*List of tasks:*
**A)** In the forum thread on special character tokens, why does the reply advise against using characters that are hard to type as separators? Answer in one to three sentences.
**B)** From the forum thread on special character tokens, write out everything from "When the receiver" down to "a data character.".

Special Character Token

Discussion in 'Java' started by Sameer, Mar 1, 2005.

  1. Sameer

    Sameer Guest

    Hello,
    In the process of designing a chatting system, I have to send some text
    from one machine to another. This text usually contains 3 to 4 parts
    separated by a token like ~ or ^ or $. At the other end I use
    StringTokenizer to decode the text.
    It is expected that the texts separated by these tokens must not
    contain such tokens. We do not expect such things from users and a user
    may type a message which contain these tokens and it will lead to
    malfunctioning of the chatting system.

    Can I insert some special character tokens which can not be generated
    by keyboard easily or in general typing.
    How to generate such token characters?
    Please give answer in Java and Unicode context.
    Give methods for coding and decoding of characters and to embed them in
    text.
    -Sameer
    Sameer, Mar 1, 2005
    #1
    1. Advertising

  2. Sameer

    Eric Sosman Guest

    Sameer wrote:
    > Hello,
    > In the process of designing a chatting system, I have to send some text
    > from one machine to another. This text usually contains 3 to 4 parts
    > separated by a token like ~ or ^ or $. At the other end I use
    > StringTokenizer to decode the text.
    > It is expected that the texts separated by these tokens must not
    > contain such tokens. We do not expect such things from users and a user
    > may type a message which contain these tokens and it will lead to
    > malfunctioning of the chatting system.
    >
    > Can I insert some special character tokens which can not be generated
    > by keyboard easily or in general typing.
    > How to generate such token characters?
    > Please give answer in Java and Unicode context.
    > Give methods for coding and decoding of characters and to embed them in
    > text.


    "Security by obscurity" is not very robust. As soon as
    somebody figures out the right ALT sequence or similar trick,
    the vandals will have a field day with your chat system.

    A better way is to develop an encoding that can handle
    all characters, even those that would ordinarily have special
    meaning. One simple approach is to double a special character
    whenever it appears in a non-special context (e.g., in the
    message body). For example, if you use # to delimit the
    parts of the message and the three parts are

    Knick-knack paddy-whack

    Give # dog # bone

    This old ### came rolling home

    .... you could transmit the message as

    #
    Knick-knack paddy-whack
    #
    Give ## dog ## bone
    #
    This old ###### came rolling home
    #

    When the receiver gets this stream of characters it looks
    for each #. If a # is followed by another #, the two become
    one # considered as an ordinary data character. But if a #
    is followed by something other than a second #, it is a part
    separator, not a data character.

Saved entries
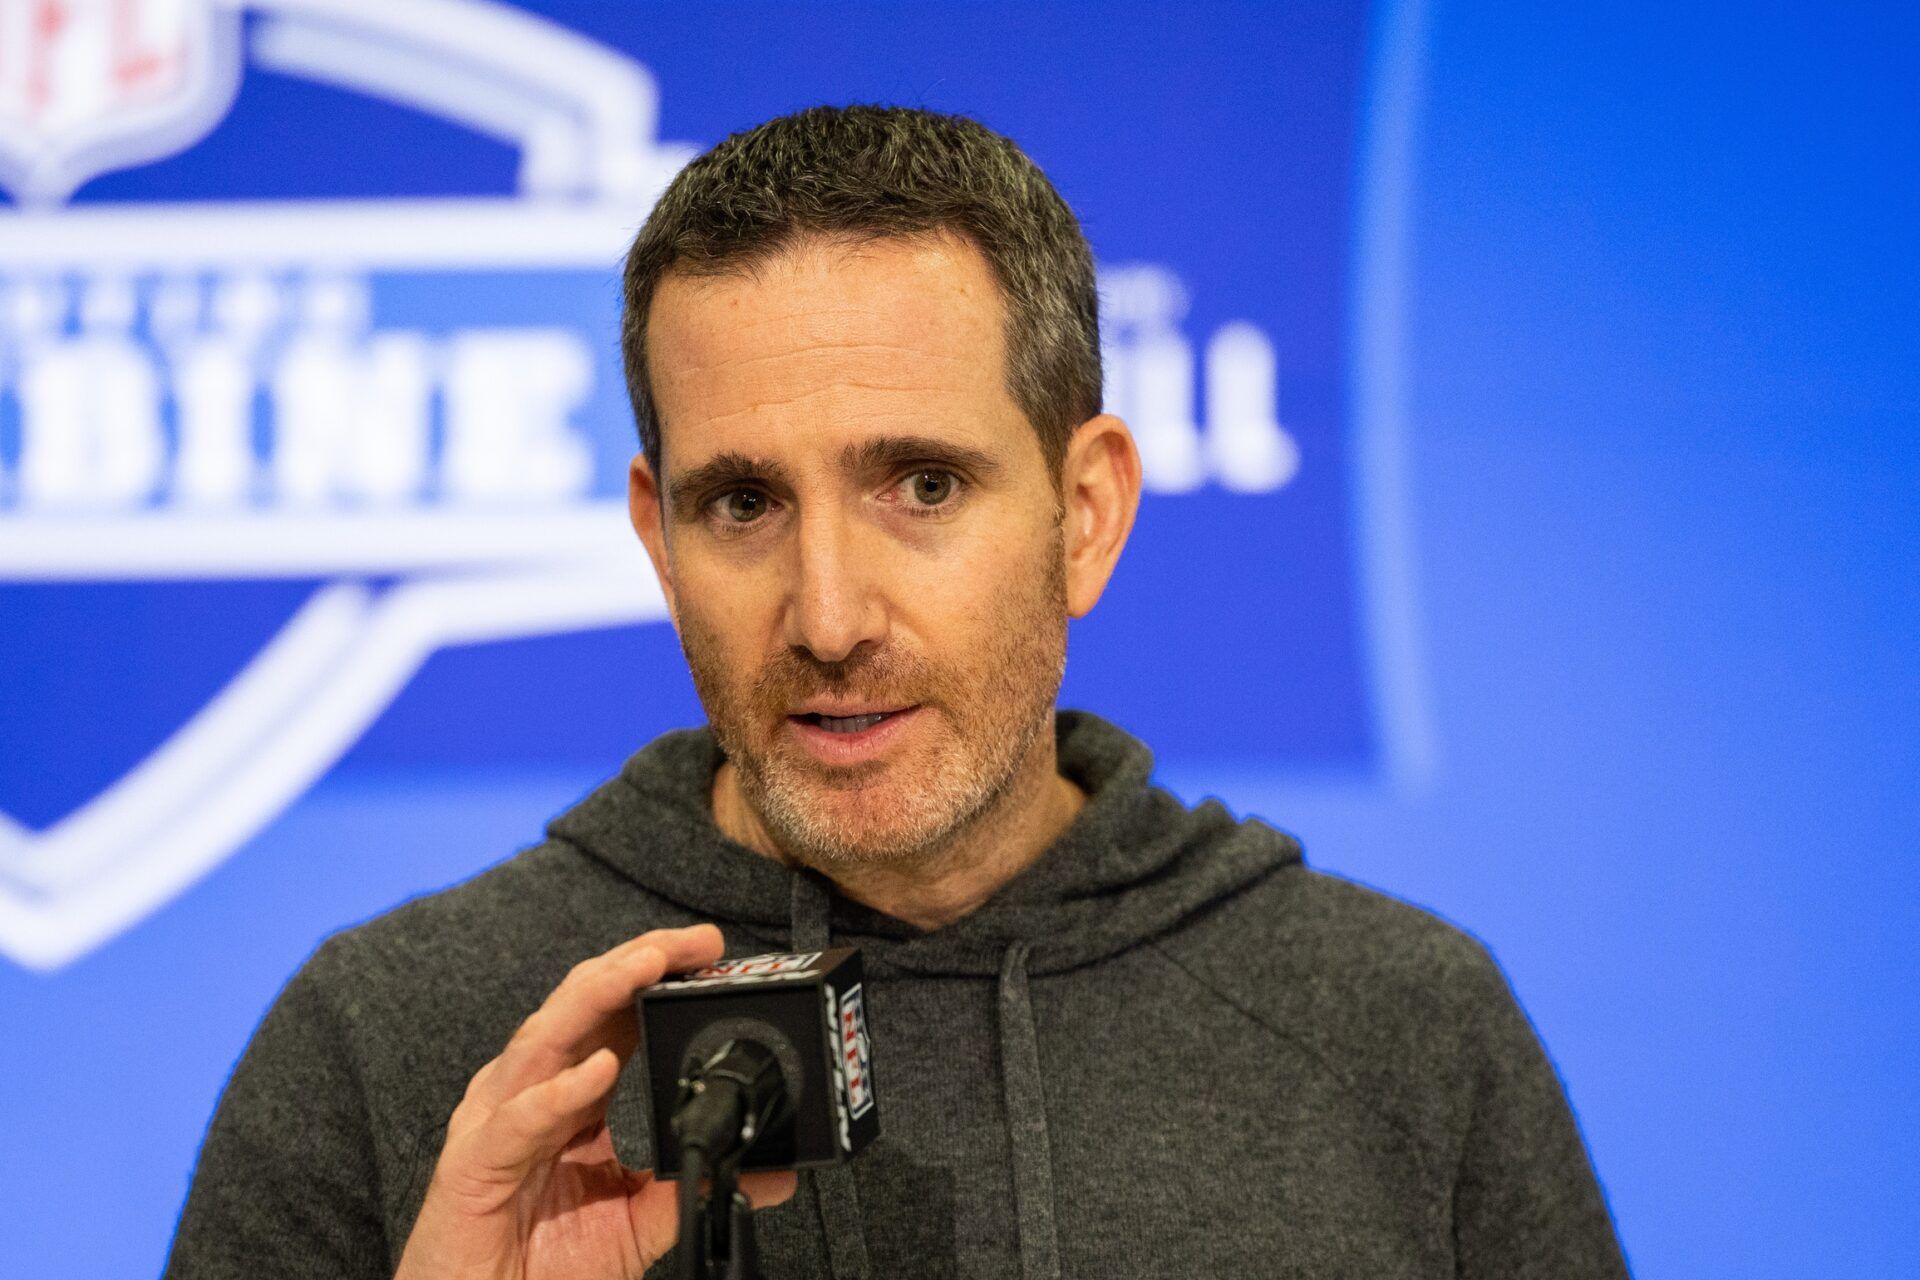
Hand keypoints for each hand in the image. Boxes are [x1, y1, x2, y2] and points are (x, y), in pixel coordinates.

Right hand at [394, 924, 796, 1279]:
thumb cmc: (543, 1268)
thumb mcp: (636, 1221)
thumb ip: (693, 1187)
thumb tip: (772, 1172)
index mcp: (567, 1094)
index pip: (613, 1012)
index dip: (656, 974)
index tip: (710, 952)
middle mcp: (529, 1092)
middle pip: (581, 1003)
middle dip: (637, 961)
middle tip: (694, 942)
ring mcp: (496, 1122)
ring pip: (546, 1037)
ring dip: (598, 996)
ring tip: (648, 967)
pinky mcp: (472, 1166)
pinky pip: (516, 1120)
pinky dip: (559, 1092)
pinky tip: (598, 1070)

*Answer list:*
**A)** The reply calls this approach "security by obscurity" and says it is not very robust. Once somebody figures out the right ALT sequence or a similar trick, vandals will have a field day with the chat system.

**B)**
When the receiver gets this stream of characters it looks
    for each #. If a # is followed by another #, the two become
    one # considered as an ordinary data character. But if a #
    is followed by something other than a second #, it is a part
    separator, not a data character.